Kentucky Sports Betting Bill Under Construction for 2019, Currently Imposes Massive Taxes
Posted on: June 26, 2018, 05:00h.
Last updated on: June 26, 2018, 04:12h.
Kentucky is going all out for a sports betting bill in 2019 amid a nationwide push for sports betting implementation after the recent PASPA ruling in May. On Monday, State Sen. Julian Carrol filed his sports betting bill (BR 29) early, in preparation for the next legislative session, which starts in September.
The legislative session in the Bluegrass State expires earlier than some — this year on April 14, a whole month before the US Supreme Court rejected PASPA, the federal law that has prohibited state-sanctioned sports betting since 1992.
The state decided to form a nine-member, bi-partisan panel, on which Carrol sits, that is tasked with drafting legislation for 2019. The hope is that sports betting can be up and running by next summer in Kentucky.
The PASPA decision has injected urgency into Kentucky’s sports betting push. Despite being a center of thoroughbred racing, as well as the host of the Kentucky Derby, currently one of the biggest betting events in the US, the opportunities to gamble are thin at best.
But Carrol needs to get his math straight. His bill proposes a 20 percent tax on handle, the full volume of bets placed, rather than gross gaming revenue, the amount the sports book keeps once winnings have been paid back to bettors.
This is a very important distinction, since sports books generally pay back roughly 95 percent of what they handle.
Legal Sports Report estimated this week that this legislative tax as currently constructed equates to around a 60 percent tax on gross gaming revenue, which would be by far the highest tax levied in any jurisdiction in the world.
Diane St. Onge (R-Fort Wright), who also sits on the panel, believes sports betting will bring “much-needed” revenue to the state, but she isn’t promising miracles.

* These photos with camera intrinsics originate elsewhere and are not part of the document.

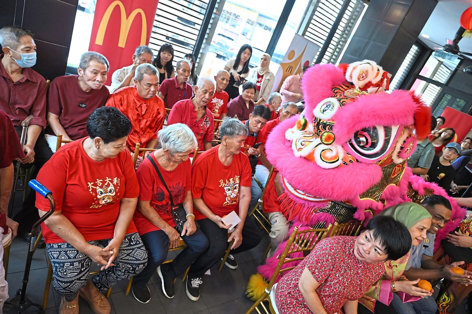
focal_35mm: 24
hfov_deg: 73.8
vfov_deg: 53.1
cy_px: 157
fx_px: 315
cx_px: 236
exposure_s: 1/200
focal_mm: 24
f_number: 4
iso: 1400
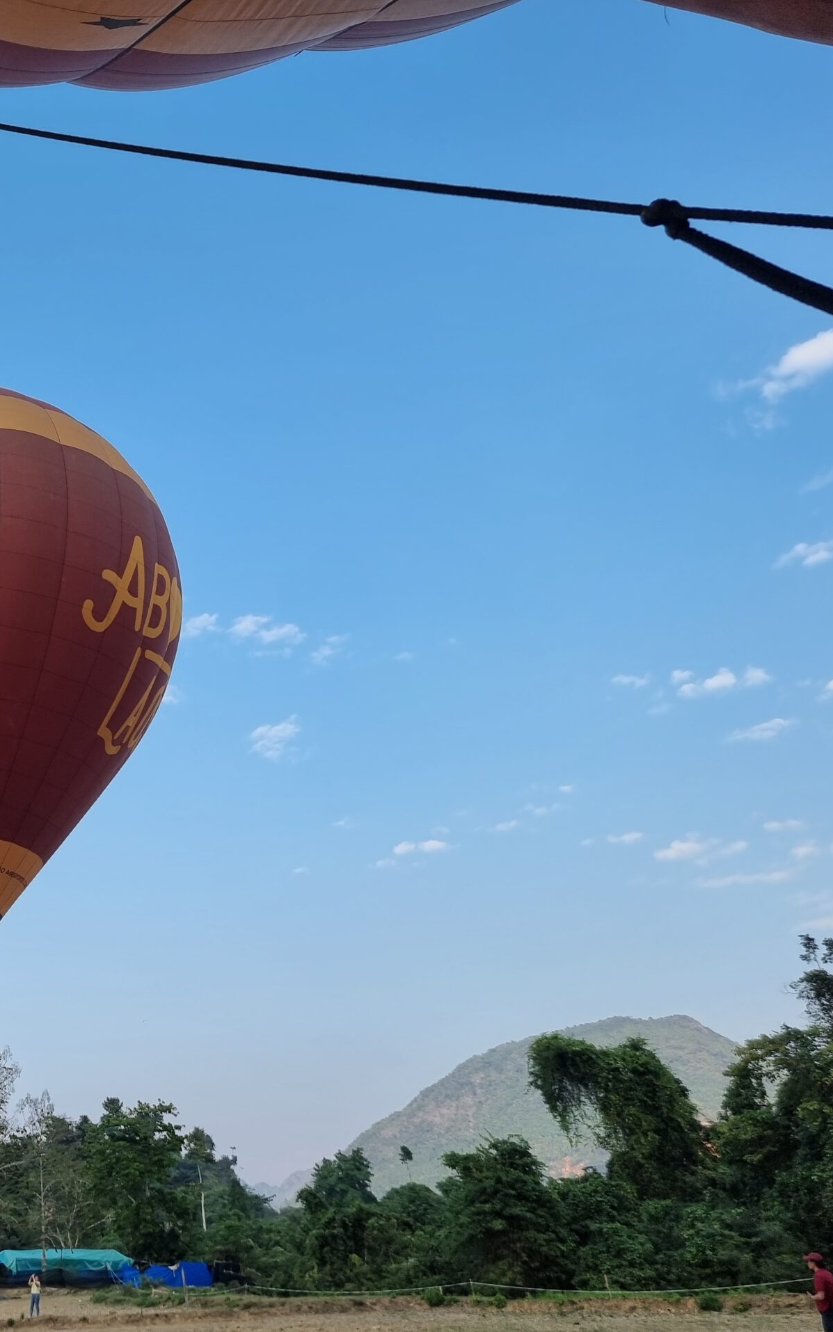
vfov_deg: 56.7
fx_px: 1235
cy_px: 666
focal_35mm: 34
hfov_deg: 33.8
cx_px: -12
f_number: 1.8
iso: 50
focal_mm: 6.7
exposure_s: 1/510
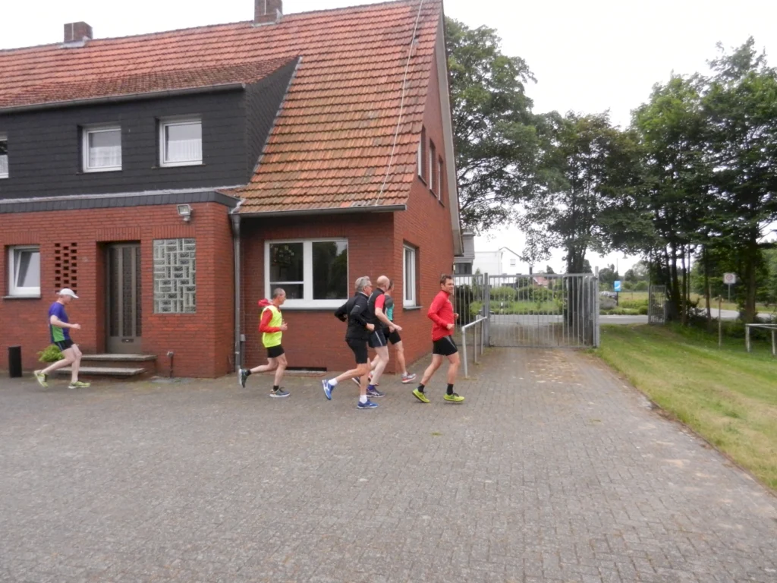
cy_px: 292
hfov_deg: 69.4
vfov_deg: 54.9
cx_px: 388
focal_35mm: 25
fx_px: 561
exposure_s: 1/640
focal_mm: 4.5
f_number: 3.5
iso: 800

“While the amount brought in would be insufficient to resolve Kentucky’s revenue shortfall, it would most certainly help,” she told The Enquirer last week.
Derby Day for Racetracks
Meanwhile, Churchill Downs Inc, which runs the Derby at its eponymous racetrack, has been chomping at the bit to offer sports betting.
The operator recently acquired two casinos in states that are guaranteed to be early adopters of sports betting — Presque Isle Downs & Casino in Erie, in Pennsylvania, and Lady Luck Casino Vicksburg, in Mississippi.
Horse racing has declined in popularity across the US and faces an uncertain future, even in Kentucky, and sports betting would bring a much-needed new revenue stream to the race tracks.
More than that, according to St. Onge, “it would expand the liberty of our citizens by allowing them to spend their entertainment dollars the way they want.
“Second,” she added, “illegal sports betting exists in Kentucky and legalizing sports gaming would help run the black market out of business and end this corruption.”